** RECORDS FOR PROCESSING follows **

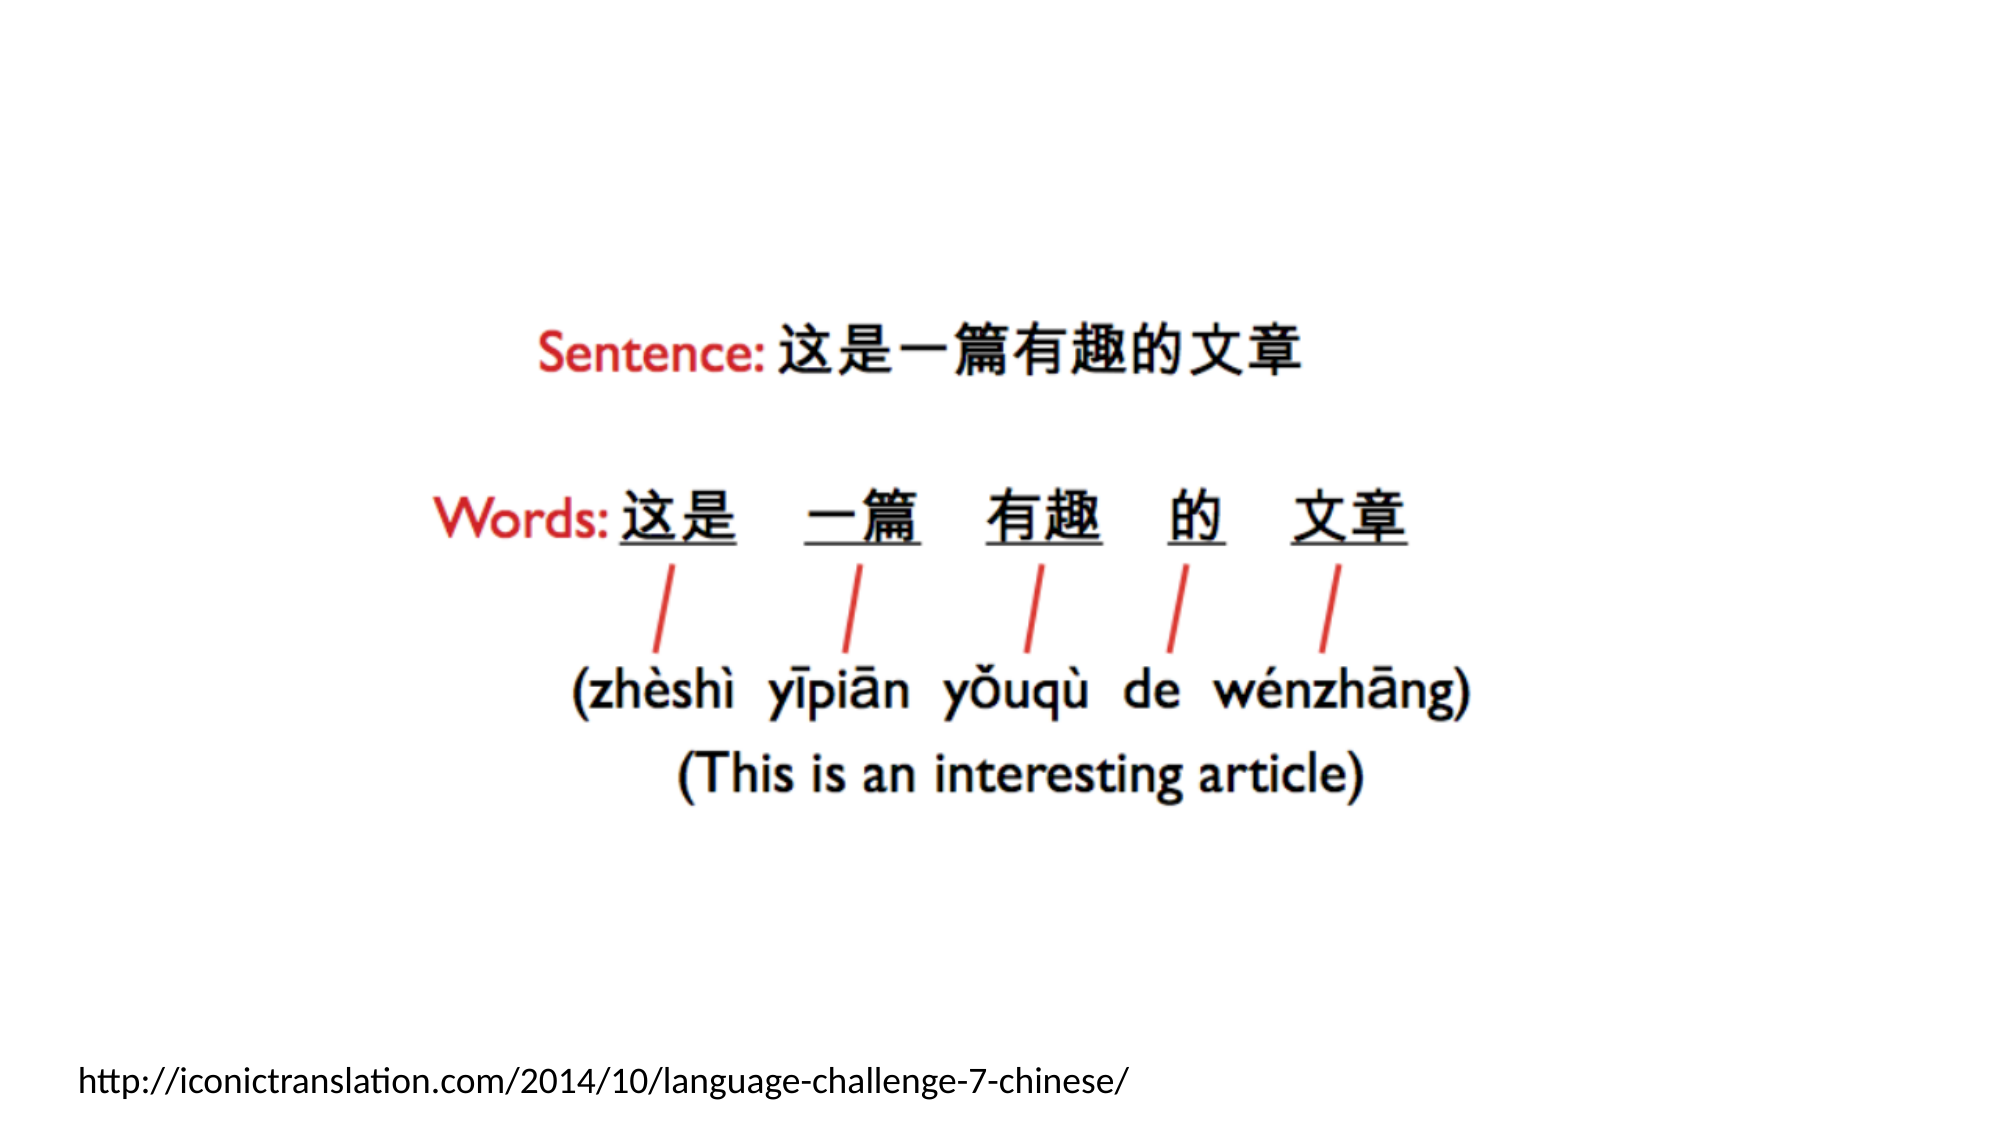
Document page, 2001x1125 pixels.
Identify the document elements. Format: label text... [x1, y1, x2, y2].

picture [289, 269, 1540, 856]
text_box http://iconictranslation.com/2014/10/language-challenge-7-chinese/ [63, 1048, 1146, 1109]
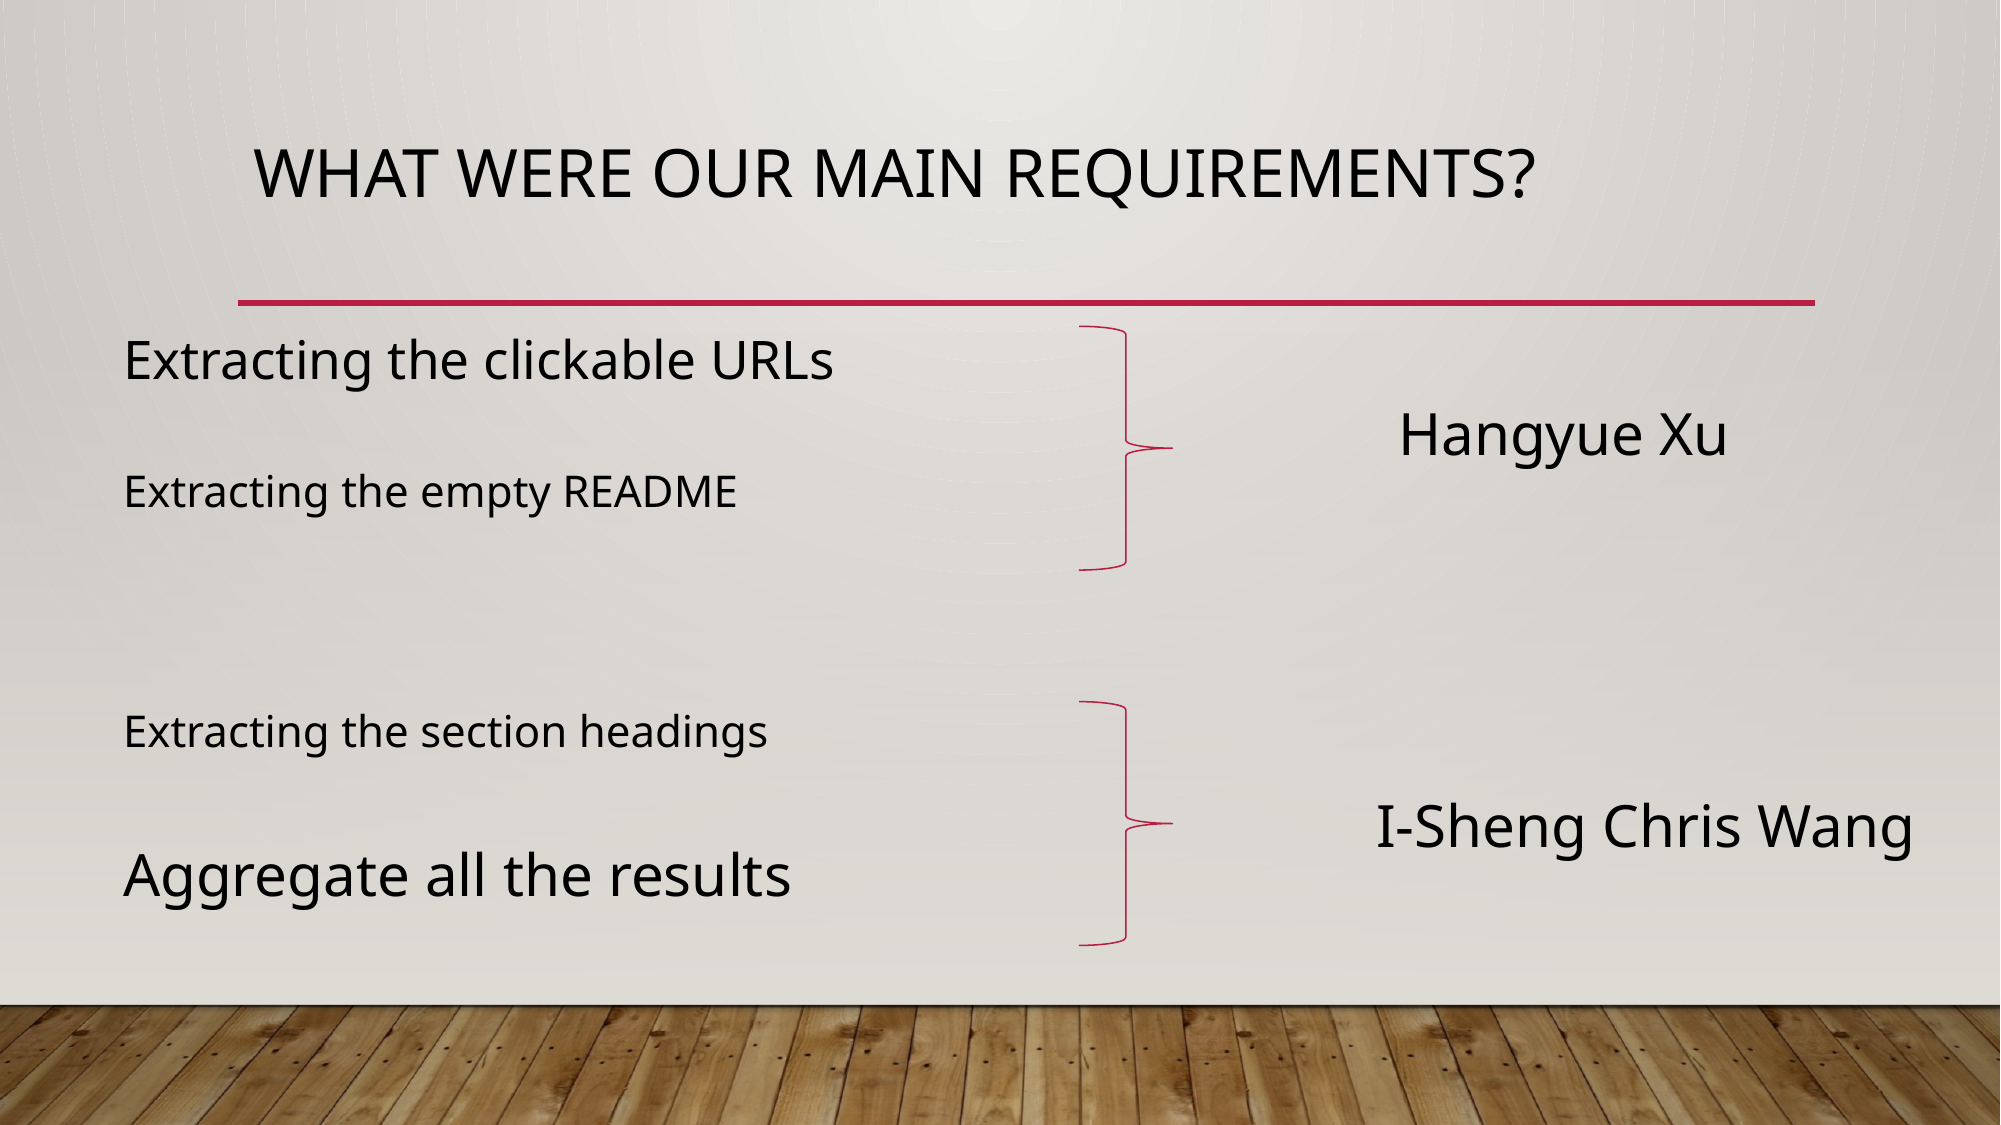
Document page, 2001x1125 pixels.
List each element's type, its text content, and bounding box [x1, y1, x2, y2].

** End of RECORDS FOR PROCESSING **

**YOUR GOAL:**
Word for word, repeat each record above; leave out every picture.

**YOUR RESPONSE:**
Document page, 2001x1125 pixels.
Identify the document elements. Format: label text... [x1, y1, x2, y2].

picture [289, 269, 1540, 856]
text_box http://iconictranslation.com/2014/10/language-challenge-7-chinese/ [63, 1048, 1146, 1109]
Document page, 2001x1125 pixels.
List each element's type, its text content, and bounding box [x1, y1, x2, y2].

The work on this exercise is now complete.